Barnhoorn Jonathan S, Döhring Falko R, Van Asseldonk Edwin H F, Verwey Willem B
Cognitive Psychology and Ergonomics, MIRA Institute, University of Twente Enschede, Netherlands.
Sportwissenschaftliches Institut, Universität des Saarlandes Saarbrücken, Germany.
Front Psychol. 2016 Aug 23;7:1125. doi: 10.3389/fpsyg.2016.01125. eCollection 2016.
Older adults show reduced motor performance and changes in motor skill development. To better understand these changes, we studied differences in sequence knowledge representations between young and older adults using a transfer task. Transfer, or the ability to apply motor skills flexibly, is highly relevant in day-to-day motor activity and facilitates generalization of learning to new contexts. By using movement types that are completely unrelated in terms of muscle activation and response location, we focused on transfer facilitated by the early, visuospatial system. We tested 32 right-handed older adults (65-75) and 32 young adults (18-30). During practice of a discrete sequence production task, participants learned two six-element sequences using either unimanual key-presses (KPs) or by moving a lever with lower arm flexion-extension (FE) movements. Each sequence was performed 144 times. They then performed a test phase consisting of familiar and random sequences performed with the type of movements not used during practice. Both age groups displayed transfer from FE to KP movements as indicated by faster performance on the familiar sequences in the test phase. Only young adults transferred their sequence knowledge from KP to FE movements. In both directions, the young showed higher transfer than older adults. These results suggest that the older participants, like the young, represented their sequences in an abstract visuospatial manner. Transfer was asymmetric in both age groups: there was more transfer from FE to KP movements than vice versa. This similar asymmetry is a further indication that the types of representations that older adults develop are comparable to those that young adults develop. We furthermore found that older adults improved less during FE practice, gained less explicit knowledge, displayed a smaller visuospatial working memory capacity and had lower processing speed than young adults. Despite the many differences between young and older adults, the ability to apply sequence knowledge in a flexible way appears to be partly preserved in older adults.

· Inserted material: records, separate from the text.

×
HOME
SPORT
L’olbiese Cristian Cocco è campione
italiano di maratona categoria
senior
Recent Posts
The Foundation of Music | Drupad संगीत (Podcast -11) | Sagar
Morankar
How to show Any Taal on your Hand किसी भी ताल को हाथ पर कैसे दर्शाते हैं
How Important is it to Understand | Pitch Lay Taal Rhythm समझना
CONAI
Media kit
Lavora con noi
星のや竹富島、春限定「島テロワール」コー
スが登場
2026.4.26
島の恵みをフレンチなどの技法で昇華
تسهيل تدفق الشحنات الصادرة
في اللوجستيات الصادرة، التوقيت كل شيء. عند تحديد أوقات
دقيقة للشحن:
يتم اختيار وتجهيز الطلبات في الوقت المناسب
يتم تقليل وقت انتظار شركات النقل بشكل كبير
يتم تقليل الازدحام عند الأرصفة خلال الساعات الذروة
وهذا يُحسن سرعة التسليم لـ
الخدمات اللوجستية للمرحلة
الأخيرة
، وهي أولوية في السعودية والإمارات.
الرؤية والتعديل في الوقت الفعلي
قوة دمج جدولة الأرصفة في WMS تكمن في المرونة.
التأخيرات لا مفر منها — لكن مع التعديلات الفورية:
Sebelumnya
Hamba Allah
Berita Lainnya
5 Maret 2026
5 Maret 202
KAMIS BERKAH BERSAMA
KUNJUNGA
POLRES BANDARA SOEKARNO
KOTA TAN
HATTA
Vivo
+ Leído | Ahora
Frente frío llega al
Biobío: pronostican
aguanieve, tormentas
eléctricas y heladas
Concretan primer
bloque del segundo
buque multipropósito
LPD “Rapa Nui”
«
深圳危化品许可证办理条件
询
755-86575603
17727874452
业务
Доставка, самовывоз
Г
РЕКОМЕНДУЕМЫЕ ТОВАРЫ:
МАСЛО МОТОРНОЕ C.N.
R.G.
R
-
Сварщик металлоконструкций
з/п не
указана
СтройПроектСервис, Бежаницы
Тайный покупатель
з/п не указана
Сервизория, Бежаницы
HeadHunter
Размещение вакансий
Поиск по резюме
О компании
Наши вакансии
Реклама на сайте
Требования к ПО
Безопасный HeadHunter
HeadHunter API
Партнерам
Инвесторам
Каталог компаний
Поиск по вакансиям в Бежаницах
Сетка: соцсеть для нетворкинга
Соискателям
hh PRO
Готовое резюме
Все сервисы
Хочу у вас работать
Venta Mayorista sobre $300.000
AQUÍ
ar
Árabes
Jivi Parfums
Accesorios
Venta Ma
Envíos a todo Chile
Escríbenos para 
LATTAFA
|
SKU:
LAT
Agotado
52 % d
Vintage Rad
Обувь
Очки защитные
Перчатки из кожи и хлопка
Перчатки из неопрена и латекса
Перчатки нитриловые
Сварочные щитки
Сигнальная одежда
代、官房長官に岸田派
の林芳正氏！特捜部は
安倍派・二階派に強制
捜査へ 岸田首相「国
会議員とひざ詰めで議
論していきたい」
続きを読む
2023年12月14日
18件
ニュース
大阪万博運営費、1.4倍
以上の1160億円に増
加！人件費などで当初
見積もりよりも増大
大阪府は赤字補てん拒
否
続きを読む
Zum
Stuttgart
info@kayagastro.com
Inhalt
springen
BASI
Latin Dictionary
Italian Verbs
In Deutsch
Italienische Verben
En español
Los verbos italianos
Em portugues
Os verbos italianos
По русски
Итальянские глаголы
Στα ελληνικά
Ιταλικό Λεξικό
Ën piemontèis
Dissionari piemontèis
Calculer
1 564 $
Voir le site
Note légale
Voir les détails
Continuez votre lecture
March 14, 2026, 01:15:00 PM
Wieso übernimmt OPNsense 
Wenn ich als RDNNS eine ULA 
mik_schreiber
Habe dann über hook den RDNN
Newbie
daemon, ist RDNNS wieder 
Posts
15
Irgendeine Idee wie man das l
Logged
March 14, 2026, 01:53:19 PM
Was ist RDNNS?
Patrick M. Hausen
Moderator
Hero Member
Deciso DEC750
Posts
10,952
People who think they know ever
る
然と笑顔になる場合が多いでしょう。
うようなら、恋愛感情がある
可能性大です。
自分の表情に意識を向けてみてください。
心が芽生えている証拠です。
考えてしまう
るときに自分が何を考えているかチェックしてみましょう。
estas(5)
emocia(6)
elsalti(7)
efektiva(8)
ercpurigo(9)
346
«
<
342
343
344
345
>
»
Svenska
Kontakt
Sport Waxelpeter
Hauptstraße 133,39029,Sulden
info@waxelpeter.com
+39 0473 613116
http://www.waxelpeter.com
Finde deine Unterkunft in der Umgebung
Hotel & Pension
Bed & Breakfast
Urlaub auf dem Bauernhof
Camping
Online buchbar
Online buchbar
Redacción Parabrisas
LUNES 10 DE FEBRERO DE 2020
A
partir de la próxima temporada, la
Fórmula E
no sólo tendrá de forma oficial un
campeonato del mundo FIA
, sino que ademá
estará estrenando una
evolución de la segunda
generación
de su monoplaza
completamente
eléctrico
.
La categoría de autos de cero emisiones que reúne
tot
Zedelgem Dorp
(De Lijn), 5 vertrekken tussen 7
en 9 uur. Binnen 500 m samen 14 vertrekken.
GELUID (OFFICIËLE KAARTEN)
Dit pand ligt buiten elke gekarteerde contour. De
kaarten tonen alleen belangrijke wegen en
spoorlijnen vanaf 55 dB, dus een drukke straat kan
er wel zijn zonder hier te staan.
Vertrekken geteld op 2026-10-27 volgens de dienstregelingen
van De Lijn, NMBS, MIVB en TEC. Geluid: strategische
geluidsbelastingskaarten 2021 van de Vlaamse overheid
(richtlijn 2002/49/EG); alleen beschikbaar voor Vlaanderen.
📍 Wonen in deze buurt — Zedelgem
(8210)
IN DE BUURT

老年人表现出运动能力下降和运动技能发展的变化。为了更好地理解这些变化,我们使用一项迁移任务研究了年轻人和老年人在序列知识表征方面的差异。迁移,即灵活应用运动技能的能力,在日常运动活动中高度相关,并有助于将学习推广到新的情境中。通过使用在肌肉激活和反应位置方面完全不相关的运动类型,我们关注由早期视觉空间系统促进的迁移。我们测试了32名右利手老年人(65 - 75岁)和32名年轻人(18 - 30岁)。在离散序列生成任务的练习过程中,参与者通过单手按键(KPs)或通过前臂屈伸(FE)运动移动杠杆来学习两个六元素序列。每个序列执行144次。然后他们进行一个测试阶段,包括用练习期间未使用的运动类型执行熟悉的和随机的序列。两个年龄组在测试阶段都表现出从FE到KP运动的迁移,这表现为熟悉序列的执行速度更快。只有年轻人将他们的序列知识从KP迁移到FE运动。在两个方向上,年轻人的迁移都比老年人高。这些结果表明,老年参与者与年轻人一样,以抽象的视觉空间方式表征他们的序列。两个年龄组的迁移都是不对称的:从FE到KP运动的迁移比从KP到FE运动的迁移更多。这种相似的不对称进一步表明,老年人发展的表征类型与年轻人发展的表征类型是可比的。我们还发现,与年轻人相比,老年人在FE练习期间进步较小,获得的显性知识较少,视觉空间工作记忆容量较小,处理速度较低。尽管年轻人和老年人之间存在许多差异,但老年人似乎部分保留了以灵活方式应用序列知识的能力。